Anemia of Chronic Disease
(Anemia of Chronic Inflammation)
(See also Overview of Decreased Erythropoiesis.)
Worldwide, the anemia of chronic disease is the 2nd most common anemia. Early on, the red blood cells (RBCs) are normocytic; with time they may become microcytic. The major issue is that erythropoiesis is restricted due to inappropriate iron sequestration.
The anemia of chronic disease occurs as part of a chronic inflammatory disorder, most often chronic infection, an autoimmune disease (especially rheumatoid arthritis), kidney disease, or cancer; however, the same process appears to begin acutely during virtually any infection or inflammation, including trauma or post-surgery. (See also Anemia of Renal Disease.)
Three pathophysiologic mechanisms have been identified:
Slightly shortened RBC survival, thought to be due to increased hemophagocytosis by macrophages, occurs in patients with inflammatory diseases.

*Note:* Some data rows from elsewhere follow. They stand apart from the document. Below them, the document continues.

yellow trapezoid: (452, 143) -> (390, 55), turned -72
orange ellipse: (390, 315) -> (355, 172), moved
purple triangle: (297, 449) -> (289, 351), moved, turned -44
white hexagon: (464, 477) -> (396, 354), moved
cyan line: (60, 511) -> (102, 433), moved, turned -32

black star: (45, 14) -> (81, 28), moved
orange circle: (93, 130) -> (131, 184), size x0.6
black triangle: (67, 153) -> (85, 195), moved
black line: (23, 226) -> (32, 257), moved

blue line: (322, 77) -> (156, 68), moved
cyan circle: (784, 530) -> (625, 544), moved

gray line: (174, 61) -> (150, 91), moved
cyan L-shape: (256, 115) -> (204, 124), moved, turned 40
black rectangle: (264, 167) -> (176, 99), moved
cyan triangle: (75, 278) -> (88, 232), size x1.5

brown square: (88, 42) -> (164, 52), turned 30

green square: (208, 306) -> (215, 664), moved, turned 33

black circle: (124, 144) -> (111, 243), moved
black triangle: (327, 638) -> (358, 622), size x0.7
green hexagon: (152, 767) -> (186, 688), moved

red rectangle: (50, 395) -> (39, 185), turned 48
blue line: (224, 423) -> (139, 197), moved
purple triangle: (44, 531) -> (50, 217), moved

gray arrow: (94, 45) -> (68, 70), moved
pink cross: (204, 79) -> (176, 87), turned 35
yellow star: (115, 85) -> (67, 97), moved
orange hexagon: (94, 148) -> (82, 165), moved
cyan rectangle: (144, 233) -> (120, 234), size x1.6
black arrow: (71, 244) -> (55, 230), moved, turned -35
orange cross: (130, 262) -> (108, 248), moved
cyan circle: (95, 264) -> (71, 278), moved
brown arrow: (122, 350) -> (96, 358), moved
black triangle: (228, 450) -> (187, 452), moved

Erythropoiesis is impaired because of decreases in both erythropoietin (EPO) production and marrow responsiveness to EPO.
Iron metabolism is altered due to an increase in hepcidin, which inhibits iron absorption and recycling, leading to iron sequestration.
Reticuloendothelial cells retain iron from senescent RBCs, making iron unavailable for hemoglobin (Hb) synthesis. There is thus a failure to compensate for the anemia with increased RBC production. Macrophage-derived cytokines (eg, interleukin-1-beta, tumor necrosis factor-alpha, interferon-beta) in patients with infections, inflammatory states, and cancer contribute to the decrease in EPO production and the impaired iron metabolism by increasing hepatic hepcidin synthesis.
Clinical findings in the anemia of chronic disease are usually those of the underlying disorder (infection, inflammation, cancer). The anemia of chronic disease should be suspected in patients with microcytic or normocytic anemia who also have chronic illness, infection, inflammation, or cancer. If anemia of chronic disease is suspected, serum iron, transferrin, reticulocyte count and serum ferritin are measured. Hb usually is > 8 g/dL (> 80 g/L) unless an additional mechanism contributes to anemia, such as concomitant iron deficiency (see table Differential Diagnosis of Microcytic Anemia Due to Decreased RBC Production) or iatrogenic phlebotomy.
A serum ferritin level of < 100 ng/mL (< 224.7 pmol/L) in a patient with inflammation (< 200 ng/mL [< 449.4 pmol/L] in patients with chronic kidney disease) suggests that iron deficiency may be superimposed on anemia of chronic disease, because serum ferritin is usually elevated as an acute-phase reactant.
Treatment of the anemia of chronic disease requires treating the underlying disorder. Because the anemia is generally mild, transfusions usually are not required.
Recombinant EPO has been shown to be most useful in patients with chronic kidney disease. Because both reduced production of and marrow resistance to EPO occur, the recombinant EPO dose may need to be 150 to 300 units/kg subcutaneously 3 times a week. A good response is likely if, after 2 weeks of therapy, the Hb has increased > 0.5 g/dL (> 5 g/L) and the serum ferritin is < 400 ng/mL (< 898.8 pmol/L).
Almost any chronic infection, inflammation, or cancer can cause anemia; hemoglobin usually is > 8 g/dL (> 80 g/L) unless an additional mechanism contributes.
Multiple factors are involved, including shortened red blood cell survival, impaired erythropoiesis, and impaired iron metabolism.
Anemia is initially normocytic and then can become microcytic.
Serum iron and transferrin are typically decreased, while ferritin is normal to increased.
Treat the underlying disorder and consider recombinant erythropoietin.